Die Darstellung des Materials erfolgte in Form von Zeichen- bzw. Symbolkarten, auf einigen Karten kombiniert mit linearer oder flächenhafter Darstellung. Wo möglich, wurden gleiche Probleme mit gleichen oder ähnlichen Symbolzeichen wiedergegeben.

Sollte ein Lautproblem deutlich hervorgehoben werden, wurde für die ent­sprechenden Symbole eine zweite Druckfarbe verwendet (vgl. Bd. I, 120). Wenn es die Übersichtlichkeit erforderte, wurden zu einem Problem mehrere Karten gezeichnet (vgl. Bd. I, 16, 17). Für regional begrenzte Lautprobleme wurde nur der entsprechende Kartenausschnitt publiziert (vgl. Bd. I, 63a, 63b).

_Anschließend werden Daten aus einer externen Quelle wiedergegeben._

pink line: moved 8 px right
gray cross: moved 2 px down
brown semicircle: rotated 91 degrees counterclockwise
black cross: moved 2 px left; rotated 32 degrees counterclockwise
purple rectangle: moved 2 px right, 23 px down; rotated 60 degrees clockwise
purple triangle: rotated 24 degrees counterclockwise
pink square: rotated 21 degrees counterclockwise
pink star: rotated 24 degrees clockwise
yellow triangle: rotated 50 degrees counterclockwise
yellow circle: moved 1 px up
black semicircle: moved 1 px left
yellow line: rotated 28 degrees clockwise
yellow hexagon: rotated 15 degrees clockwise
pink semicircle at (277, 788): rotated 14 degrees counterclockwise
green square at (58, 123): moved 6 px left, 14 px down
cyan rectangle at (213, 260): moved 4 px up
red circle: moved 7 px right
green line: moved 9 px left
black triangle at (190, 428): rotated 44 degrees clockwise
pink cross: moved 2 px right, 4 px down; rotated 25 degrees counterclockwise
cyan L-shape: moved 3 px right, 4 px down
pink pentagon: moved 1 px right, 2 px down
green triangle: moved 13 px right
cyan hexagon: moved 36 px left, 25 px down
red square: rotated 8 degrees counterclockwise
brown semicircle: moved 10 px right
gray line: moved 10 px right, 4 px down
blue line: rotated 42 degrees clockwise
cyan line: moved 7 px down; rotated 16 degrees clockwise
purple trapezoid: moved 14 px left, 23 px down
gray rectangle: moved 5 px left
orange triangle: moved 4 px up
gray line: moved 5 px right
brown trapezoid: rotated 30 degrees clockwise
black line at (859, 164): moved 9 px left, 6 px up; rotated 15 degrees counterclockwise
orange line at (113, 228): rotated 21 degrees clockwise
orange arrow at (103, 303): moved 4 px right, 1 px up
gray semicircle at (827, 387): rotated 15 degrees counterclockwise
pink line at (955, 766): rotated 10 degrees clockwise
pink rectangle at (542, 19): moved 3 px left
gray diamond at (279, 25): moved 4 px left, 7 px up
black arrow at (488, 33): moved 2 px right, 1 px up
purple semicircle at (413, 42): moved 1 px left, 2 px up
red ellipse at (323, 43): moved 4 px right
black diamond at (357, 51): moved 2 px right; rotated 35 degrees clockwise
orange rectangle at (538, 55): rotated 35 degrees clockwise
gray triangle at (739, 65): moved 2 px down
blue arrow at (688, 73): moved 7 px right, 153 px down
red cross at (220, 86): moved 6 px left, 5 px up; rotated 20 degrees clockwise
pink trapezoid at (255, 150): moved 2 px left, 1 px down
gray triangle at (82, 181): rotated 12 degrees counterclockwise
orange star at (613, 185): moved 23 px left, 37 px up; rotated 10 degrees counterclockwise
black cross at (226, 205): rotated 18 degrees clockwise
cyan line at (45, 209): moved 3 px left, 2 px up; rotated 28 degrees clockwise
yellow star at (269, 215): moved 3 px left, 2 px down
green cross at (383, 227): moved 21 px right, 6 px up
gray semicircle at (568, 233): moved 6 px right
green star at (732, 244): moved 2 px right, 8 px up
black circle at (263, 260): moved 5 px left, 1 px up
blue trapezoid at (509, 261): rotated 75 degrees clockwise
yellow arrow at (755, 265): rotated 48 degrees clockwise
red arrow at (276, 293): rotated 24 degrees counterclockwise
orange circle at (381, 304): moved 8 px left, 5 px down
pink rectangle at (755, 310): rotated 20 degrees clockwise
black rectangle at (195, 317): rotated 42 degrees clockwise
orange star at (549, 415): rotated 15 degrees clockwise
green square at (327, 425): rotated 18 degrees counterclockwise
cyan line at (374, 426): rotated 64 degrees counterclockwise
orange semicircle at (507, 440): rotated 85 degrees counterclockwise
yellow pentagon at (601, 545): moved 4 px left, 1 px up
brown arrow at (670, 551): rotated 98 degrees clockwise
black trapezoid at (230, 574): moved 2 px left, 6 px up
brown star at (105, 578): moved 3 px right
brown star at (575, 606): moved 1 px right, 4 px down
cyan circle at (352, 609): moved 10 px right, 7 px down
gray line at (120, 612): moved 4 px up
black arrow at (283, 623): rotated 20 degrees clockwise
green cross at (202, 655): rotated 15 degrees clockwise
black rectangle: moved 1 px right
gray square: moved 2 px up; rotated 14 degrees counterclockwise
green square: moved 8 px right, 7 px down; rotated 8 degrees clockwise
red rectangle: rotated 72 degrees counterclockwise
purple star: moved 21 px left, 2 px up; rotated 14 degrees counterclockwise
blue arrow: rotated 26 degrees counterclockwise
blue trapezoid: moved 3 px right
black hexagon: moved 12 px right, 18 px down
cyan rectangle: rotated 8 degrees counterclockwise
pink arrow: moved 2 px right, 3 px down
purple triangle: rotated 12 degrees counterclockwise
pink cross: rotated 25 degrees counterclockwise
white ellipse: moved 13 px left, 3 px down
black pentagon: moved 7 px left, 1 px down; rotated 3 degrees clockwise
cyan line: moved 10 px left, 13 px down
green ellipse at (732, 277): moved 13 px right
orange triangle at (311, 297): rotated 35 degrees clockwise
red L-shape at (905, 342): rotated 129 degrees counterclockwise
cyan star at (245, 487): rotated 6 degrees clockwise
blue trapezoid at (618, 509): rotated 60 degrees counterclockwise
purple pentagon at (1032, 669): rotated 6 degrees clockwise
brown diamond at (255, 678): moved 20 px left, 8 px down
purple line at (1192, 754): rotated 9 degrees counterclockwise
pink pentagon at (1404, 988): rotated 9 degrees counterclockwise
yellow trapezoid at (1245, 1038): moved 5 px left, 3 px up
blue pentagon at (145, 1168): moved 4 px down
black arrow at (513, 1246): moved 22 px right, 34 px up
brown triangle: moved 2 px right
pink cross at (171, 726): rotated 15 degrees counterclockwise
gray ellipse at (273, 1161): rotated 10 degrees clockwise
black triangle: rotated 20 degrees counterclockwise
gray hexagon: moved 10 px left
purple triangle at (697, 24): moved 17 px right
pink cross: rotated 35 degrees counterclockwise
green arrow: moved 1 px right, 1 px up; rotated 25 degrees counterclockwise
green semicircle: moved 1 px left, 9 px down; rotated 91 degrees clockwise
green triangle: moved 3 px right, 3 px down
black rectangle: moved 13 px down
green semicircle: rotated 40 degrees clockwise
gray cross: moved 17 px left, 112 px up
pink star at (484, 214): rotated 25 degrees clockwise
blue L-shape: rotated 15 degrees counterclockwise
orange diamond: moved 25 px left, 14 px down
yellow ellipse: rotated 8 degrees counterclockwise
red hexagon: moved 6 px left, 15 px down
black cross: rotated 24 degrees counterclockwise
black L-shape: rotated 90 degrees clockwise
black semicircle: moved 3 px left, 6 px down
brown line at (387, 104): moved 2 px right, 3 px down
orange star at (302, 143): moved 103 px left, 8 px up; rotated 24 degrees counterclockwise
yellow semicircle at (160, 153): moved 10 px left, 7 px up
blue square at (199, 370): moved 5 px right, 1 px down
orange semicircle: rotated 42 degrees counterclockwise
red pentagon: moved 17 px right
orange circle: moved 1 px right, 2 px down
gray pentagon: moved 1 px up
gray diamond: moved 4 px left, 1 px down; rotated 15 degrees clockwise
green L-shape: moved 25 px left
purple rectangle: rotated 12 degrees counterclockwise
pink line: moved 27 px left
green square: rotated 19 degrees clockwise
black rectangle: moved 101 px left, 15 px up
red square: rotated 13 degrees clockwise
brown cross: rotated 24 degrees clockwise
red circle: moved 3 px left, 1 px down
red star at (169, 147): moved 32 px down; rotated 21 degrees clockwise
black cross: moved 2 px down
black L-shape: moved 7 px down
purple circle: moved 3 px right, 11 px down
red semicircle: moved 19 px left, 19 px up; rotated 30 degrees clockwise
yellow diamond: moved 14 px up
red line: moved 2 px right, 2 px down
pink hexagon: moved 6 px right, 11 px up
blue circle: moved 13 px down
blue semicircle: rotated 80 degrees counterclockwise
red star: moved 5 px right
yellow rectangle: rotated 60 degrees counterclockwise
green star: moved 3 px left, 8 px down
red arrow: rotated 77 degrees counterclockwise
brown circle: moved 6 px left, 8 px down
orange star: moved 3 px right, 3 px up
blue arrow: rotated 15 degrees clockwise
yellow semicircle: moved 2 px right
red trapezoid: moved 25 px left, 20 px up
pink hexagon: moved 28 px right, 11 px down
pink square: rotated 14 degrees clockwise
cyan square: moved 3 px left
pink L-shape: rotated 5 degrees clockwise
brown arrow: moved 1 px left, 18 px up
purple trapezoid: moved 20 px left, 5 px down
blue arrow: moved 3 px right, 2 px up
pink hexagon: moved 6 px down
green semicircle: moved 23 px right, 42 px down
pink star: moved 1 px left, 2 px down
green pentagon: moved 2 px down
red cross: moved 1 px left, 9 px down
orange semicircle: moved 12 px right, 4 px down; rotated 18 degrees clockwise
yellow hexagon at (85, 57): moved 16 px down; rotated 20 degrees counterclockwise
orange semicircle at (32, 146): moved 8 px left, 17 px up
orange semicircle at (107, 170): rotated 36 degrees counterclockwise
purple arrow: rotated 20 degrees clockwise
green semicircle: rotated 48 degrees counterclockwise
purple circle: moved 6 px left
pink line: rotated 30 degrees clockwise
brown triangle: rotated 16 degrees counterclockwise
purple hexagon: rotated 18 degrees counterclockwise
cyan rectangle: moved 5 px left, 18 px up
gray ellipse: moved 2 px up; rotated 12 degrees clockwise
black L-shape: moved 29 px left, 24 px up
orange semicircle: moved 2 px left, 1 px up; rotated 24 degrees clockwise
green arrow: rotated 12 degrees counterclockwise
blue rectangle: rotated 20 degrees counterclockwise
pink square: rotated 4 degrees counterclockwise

Im Unterschied zu vielen anderen Atlanten interpretieren die Autoren des VALTS ihr Material, soweit es die sachlichen, sprachgeographischen und etymo­logischen Gegebenheiten zulassen. Dieses Verfahren, das in der Einführung zum Wortatlasband eingehend begründet wird, schlägt sich sowohl in den ausführlichen Kommentaren als auch in der Symbolgebung nieder. So erhalten bei den ersten vier Lieferungen des 4. Bandes in einem ersten Schritt diejenigen Bezeichnungen, bei denen man eine romanische Herkunft zugrunde legen kann, ein rotes Symbol. Weiterhin werden in der Regel die Bezeichnungen, die der romanischen Herkunft am nächsten stehen, mit dem auffallendsten Symbol versehen. Anhand der Karte „Der schwarze Alpensalamander“ (Bd. IV, 6) kann diese Vorgehensweise nochmals illustriert werden (vgl. Abb. auf S. 100). Hier erhielten alle Bezeichnungen, die auf lateinisch Quattuorpedia zurückzuführen sind, ein rotes Symbol (Auf der schwarz-weißen Abb. S. 100 Kreissymbole). Dies gilt auch für die Lehnübersetzung Vierfüßler. Das auffallendste Symbol bekommt dabei die Montafoner Bezeichnung Quatterpätsch zugewiesen, da sie dem lateinischen Etymon am nächsten steht (vgl. Klausmann / Krefeld 1991).

 

 

Abb. 42:

VALTS – Vorarlberger Sprachatlas, Bd. IV, Karte 6 ‘Der schwarze Alpensalamander’. Die Originalgröße der Karte ohne Legende beträgt 31 x 28 cm (B x H); sie ist hier auf ca. 32,5% verkleinert.

 

Wo im SDS vergleichbares Material erhoben worden war, wurde dieses von den oben genannten drei Schweizer Kantonen auf den Karten des VALTS mit­veröffentlicht.

Die Legende enthält das Belegwort, Erklärungen zu den Symbolen und ge­nauere Angaben zu einzelnen Orten. Umfangreichere Informationen bieten die getrennt publizierten Kommentare.

Die Kommentare

Zu den Karten wurden Kommentare verfaßt, die die einzelnen Sprachkarten in­terpretieren und die Wahl der Symbolzeichen in kritischen Fällen begründen. Größere Sachgebiete werden ausführlich kommentiert und mit Verweisen auf den Abbildungsband versehen. Außerdem teilt der Herausgeber Beobachtungen bei den Aufnahmen mit und weist auf Transkriptionsschwierigkeiten und -unterschiede bei den Exploratoren hin. (Zu den bisher veröffentlichten Kom­mentaren vgl. S. 98 ff.)